There are many other question that can be answered by NLP classification techniques:
- Did a specific person author this specific text?
- How was the person feeling when they wrote this?
- What gender was the author of this text?
- What genre does this text belong to?
And my favorite classification application: readability analysis! If you've never seen the Hemmingway App, peruse this picture:
This screengrab not only demonstrates a few cool applications of NLP classifiers (readability score, "hard to read" sentences) and other syntactic analysis concepts like part-of-speech tagging ("2 adverbs") but you can also see another feature of NLP solutions: "your" is tagged as misspelled. Remember, you're dealing with statistical models and you will have false-positives and false-negatives, so make sure there's a tolerance for error in your system before you start applying NLP tools.
Designed by researchers who want to punish people with young children, pharmacy robot menus are intelligent phonecall answering systems that listen to your speech and decipher what service you want to access. "I want to refill a prescription" you might say, over your 8-year old yelling about his day at school. "I did not understand you," the robot would respond. Then you mash zero on the number pad until you can speak to an actual human.

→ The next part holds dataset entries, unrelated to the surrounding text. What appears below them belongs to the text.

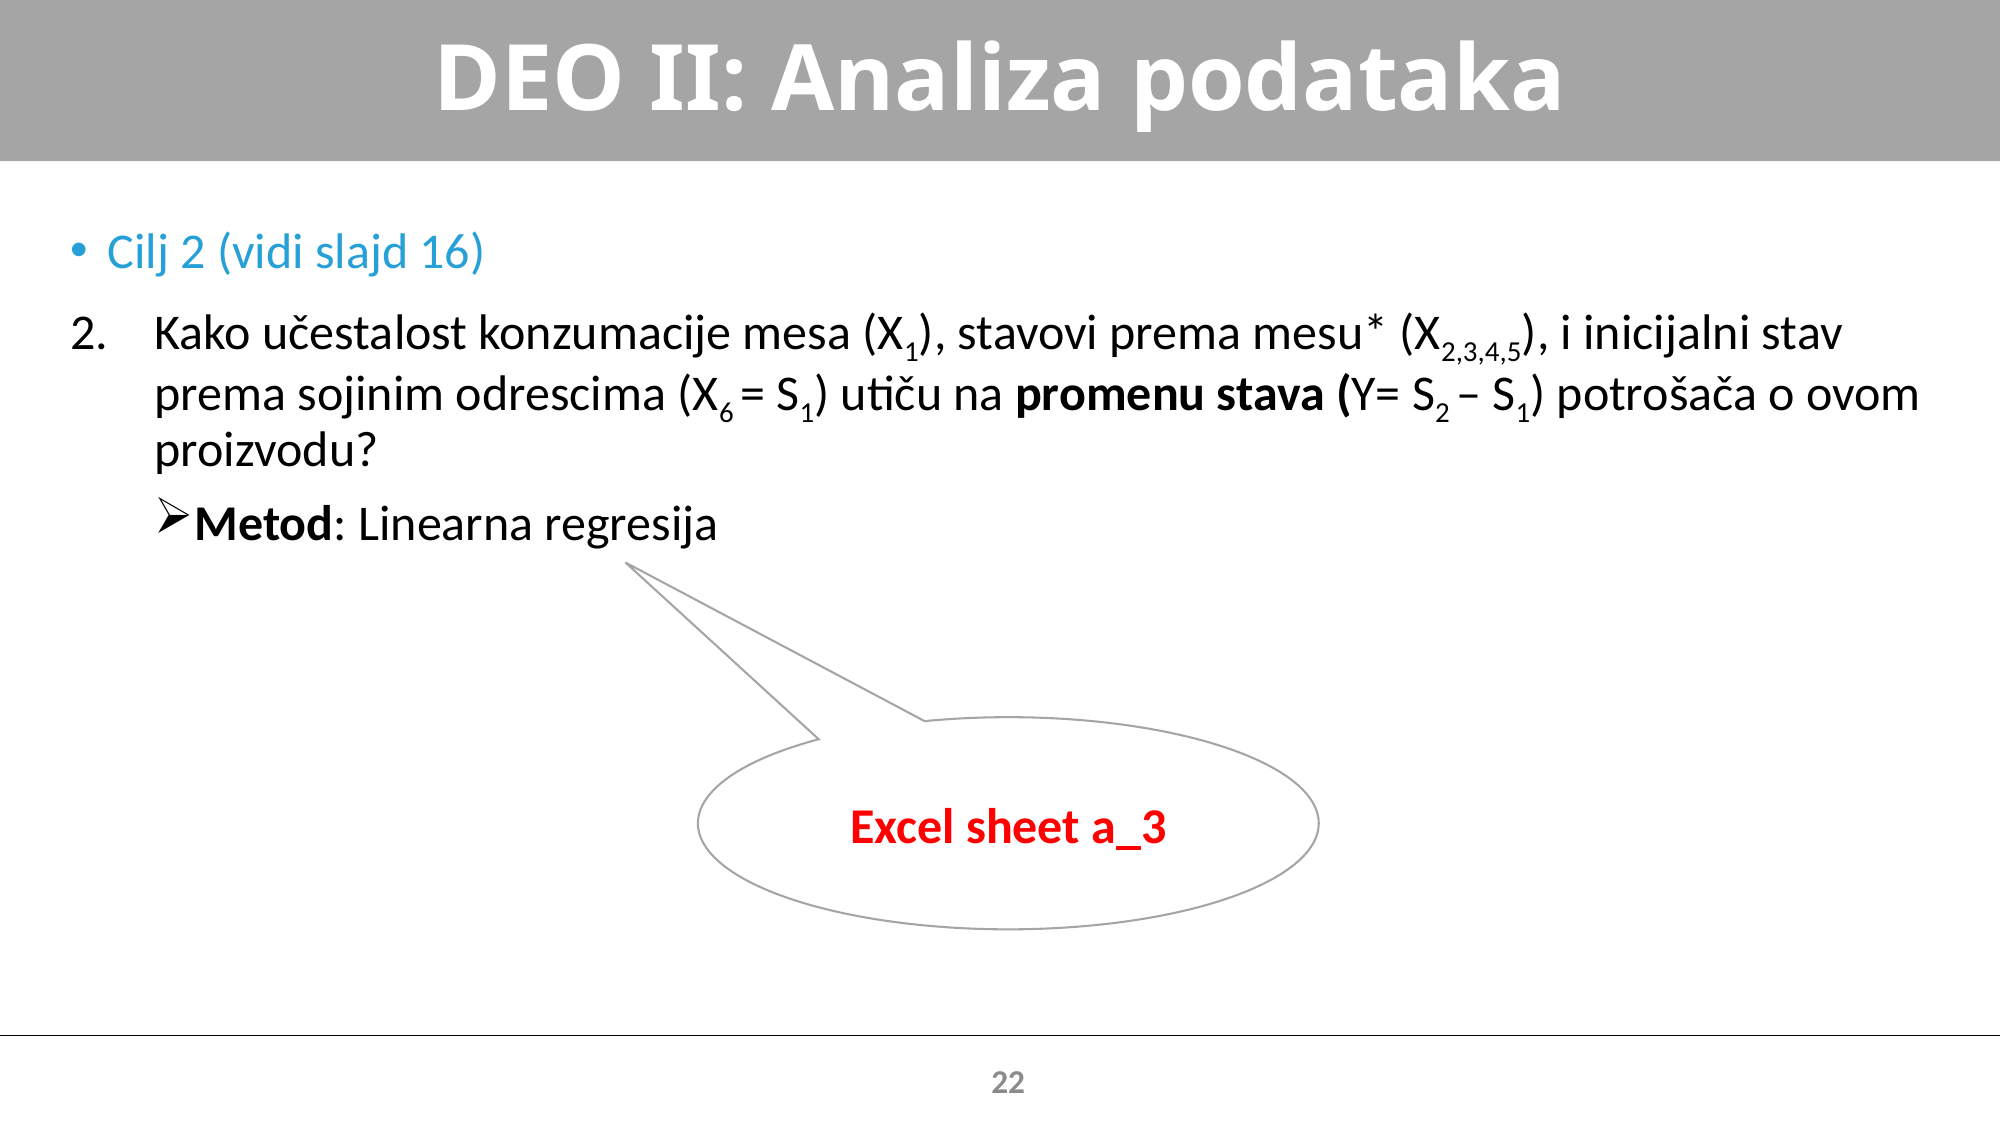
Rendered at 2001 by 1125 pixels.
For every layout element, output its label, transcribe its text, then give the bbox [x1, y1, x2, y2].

slide_number 22 [16, 1036, 2000, 1125]
title DEO II: Analiza podataka [0, 0, 2000, 162]
text_box Excel sheet a_3 [624, 561, 1320, 931]
list Cilj 2 (vidi slajd 16) Kako učestalost konzumacije mesa (X1), stavovi prema mesu* (X2,3,4,5), i inicijalni stav prema sojinim odrescima (X6 = S1) utiču na promenu stava (Y= S2 – S1) potrošača o ovom proizvodu? Metod: Linearna regresija [55, 217, 1962, 853]
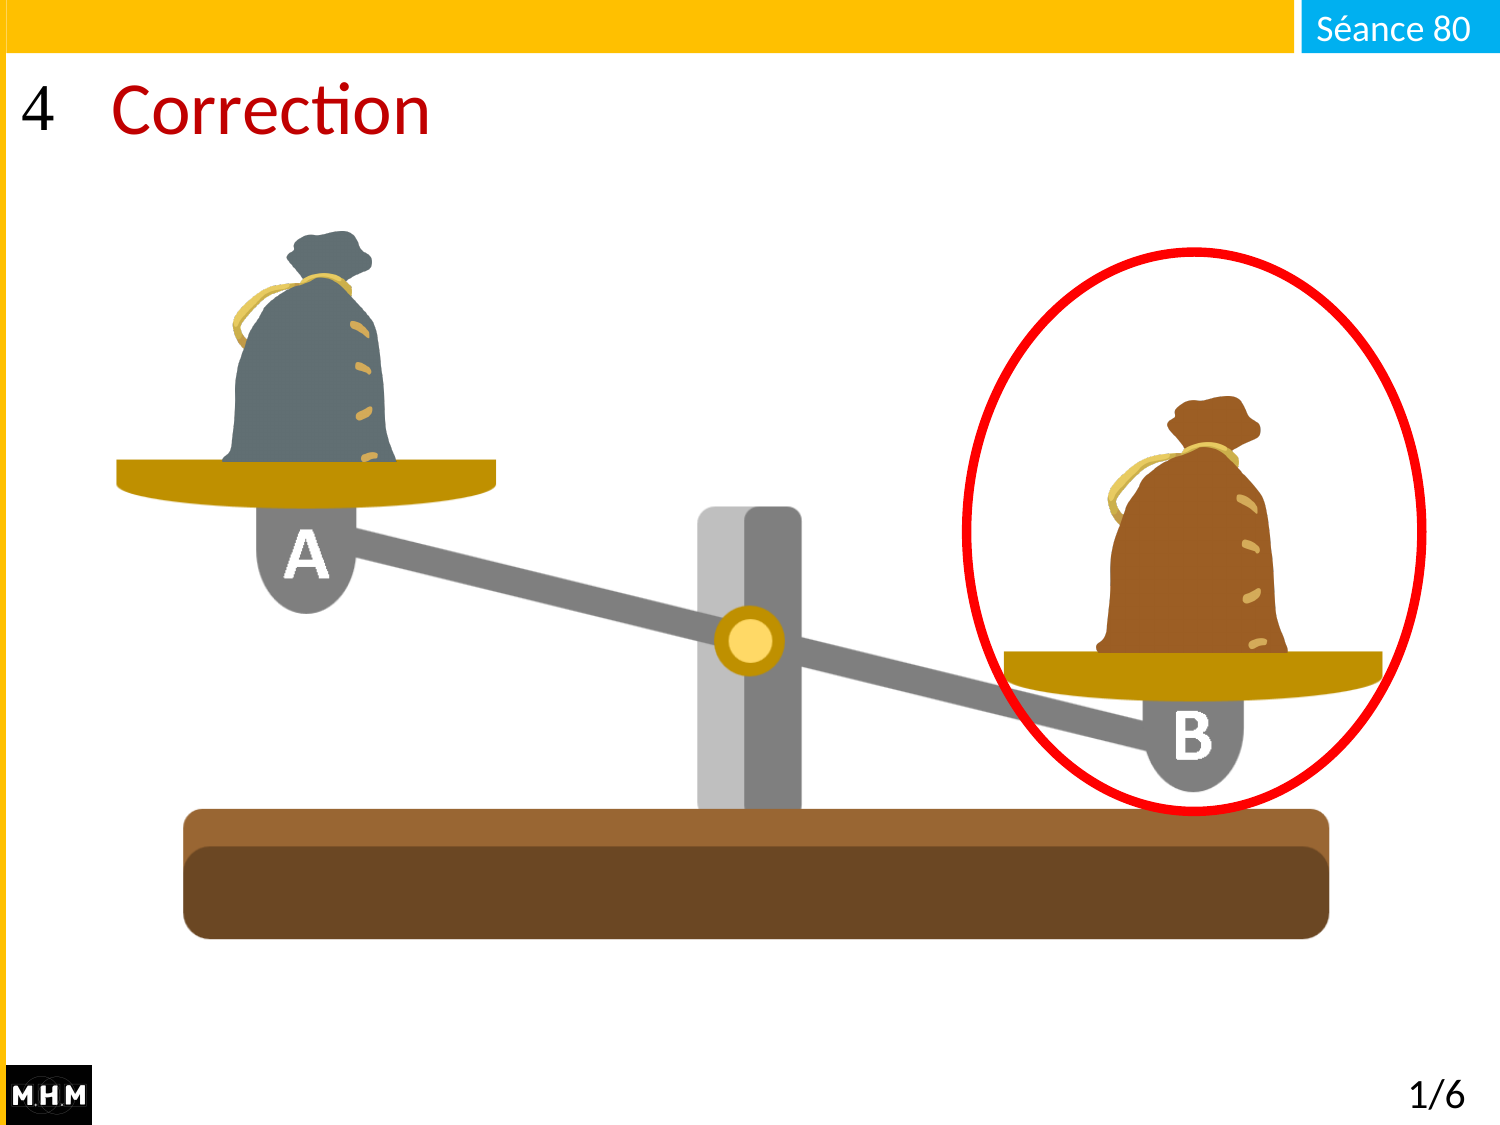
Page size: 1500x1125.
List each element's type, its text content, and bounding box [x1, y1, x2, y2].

text_box [976, 251, 1423, 667]
picture [6, 1065, 92, 1125]
list 1/6 [1373, 1064, 1500, 1125]
title Correction [96, 60, 1391, 160]
picture [105, 231, 1395, 958]
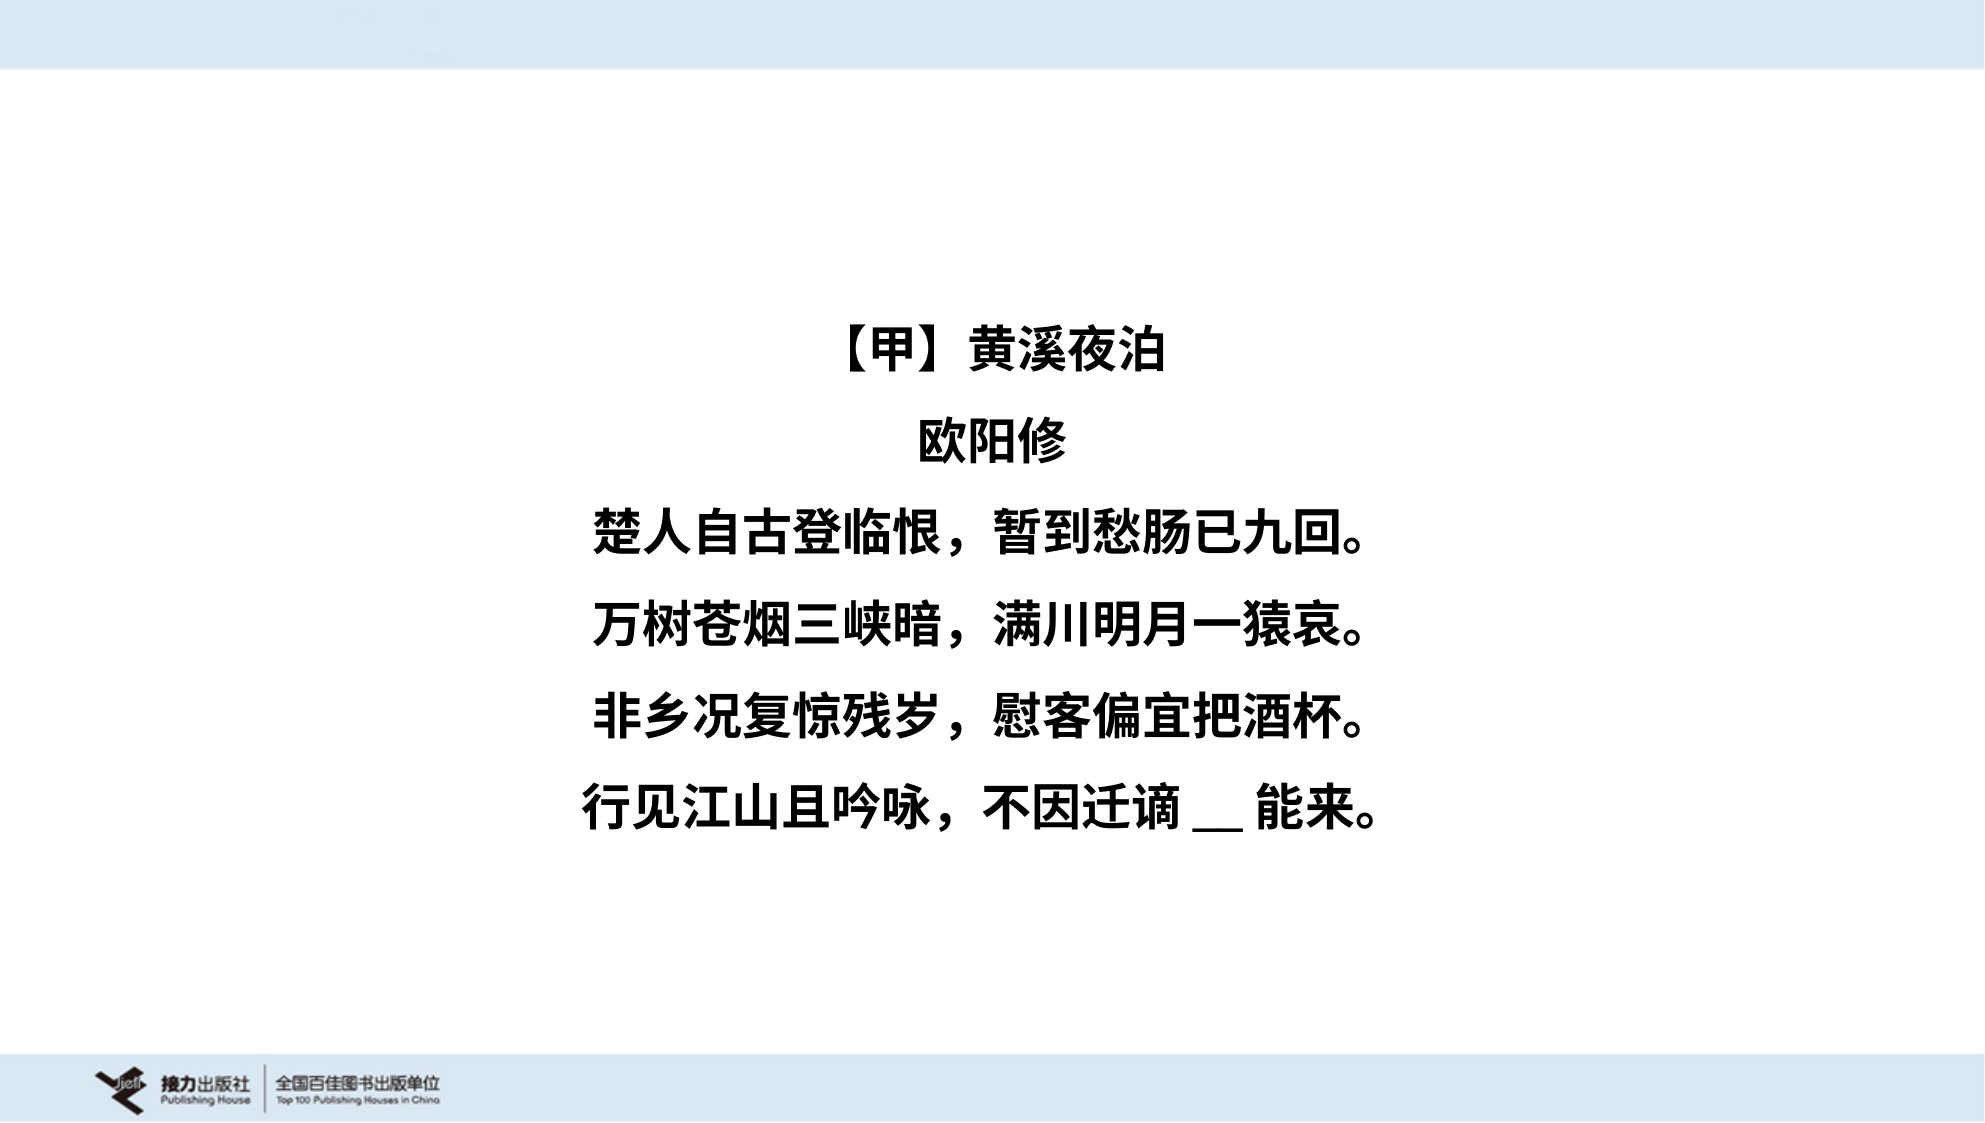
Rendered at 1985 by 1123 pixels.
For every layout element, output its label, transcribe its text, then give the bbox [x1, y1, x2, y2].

text_box 【甲】黄溪夜泊 欧阳修 楚人自古登临恨，暂到愁肠已九回。 万树苍烟三峡暗，满川明月一猿哀。 非乡况复惊残岁，慰客偏宜把酒杯。 行见江山且吟咏，不因迁谪__能来。 [94, 285, 1892, 836]
picture [0, 0, 1985, 1122]
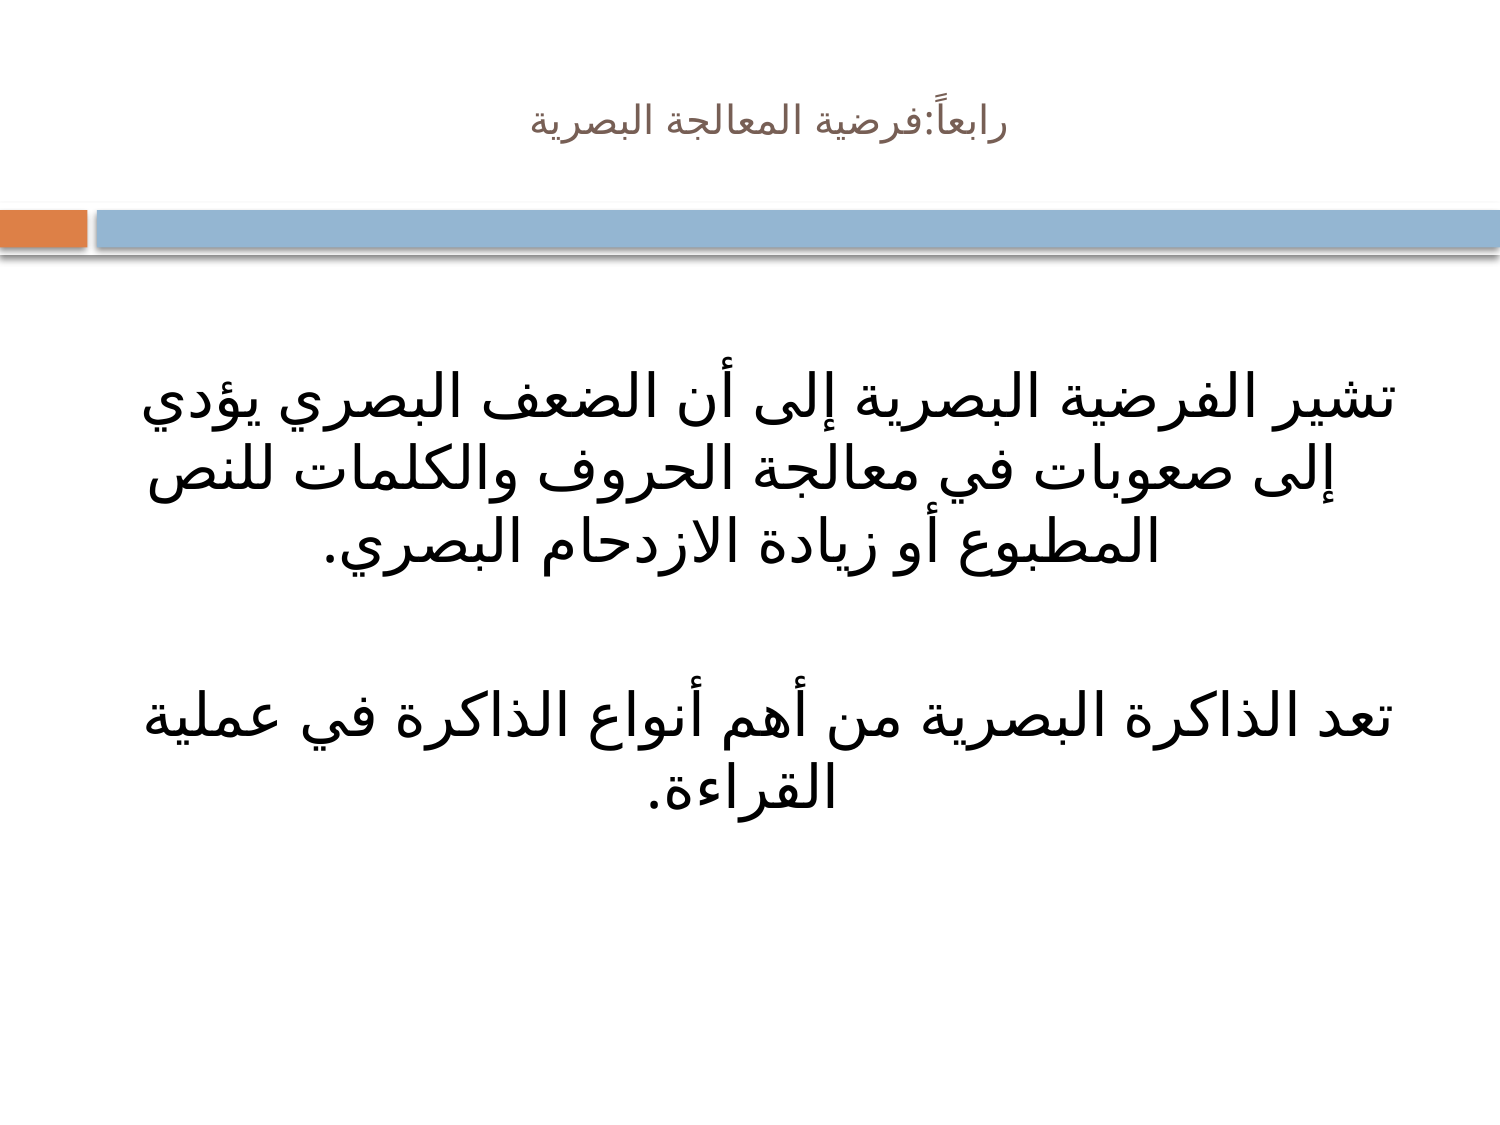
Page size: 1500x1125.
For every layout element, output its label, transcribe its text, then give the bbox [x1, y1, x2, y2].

list تشير الفرضية البصرية إلى أن الضعف البصري يؤدي إلى صعوبات في معالجة الحروف والكلمات للنص المطبوع أو زيادة الازدحام البصري. تعد الذاكرة البصرية من أهم أنواع الذاكرة في عملية القراءة. [100, 262, 1438, 1000]
title رابعاً:فرضية المعالجة البصرية [100, 37, 1438, 200]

There are many applications of NLP here, including speech recognition, text-to-speech, and yet another categorization (there are finite actions a caller wants to execute; which is the most likely given a particular word or phrase?).
Most people are familiar with speech recognition, as digital assistance such as Siri and Google Assistant can compose texts, emails, etc. with reasonable accuracy. And, at least in the context of phone menu systems, there has been automated speech generation for decades: "Your prescription will be ready, by, FIVE.... THIRTY... SEVEN... AM. Have a great day!"
The newer menu systems take advantage of some really cool developments in synthesis techniques, mostly built on concatenation synthesis. Instead of recording someone saying "Your prescription will be ready by" and then clips of them saying every number, the speech is synthesized from a pool of smaller units of sound, such as diphones. There are also advances being made in the prosodic (melodic) aspect of generated speech, which makes the phone systems sound more "human".
We've covered a lot of ground but it only scratches the surface of NLP's abilities when it comes to language analysis. The list of examples I've cultivated are on the more practical end of the NLP spectrum. There are many, many examples of NLP usage for the more esoteric, language-specific applications, such as "given a word like 'baking', what is the root?" ("bake") or "given some text that covers multiple topics, where does one topic end and the next begin?"
The latter questions are endlessly fascinating to people with an interest in language, but it's hard to make it sound exciting to those whose recollections of middle-school sentence diagrams are accompanied by a shudder.
In closing, could your application benefit from:
- the ability to parse a natural sentence in order to react to it automatically?
- scanning and reacting to written text?
- categorizing a chunk of text into specific buckets, such as: (spam/not spam), (the writer was happy/the writer was not happy), (6th/7th/8th grade reading level)?
- the ability to speak to a person, with a dynamic script?
- the ability to record and react to human speech?
If so, it may be time to repress those sentence-diagram shudders and start leaning into NLP!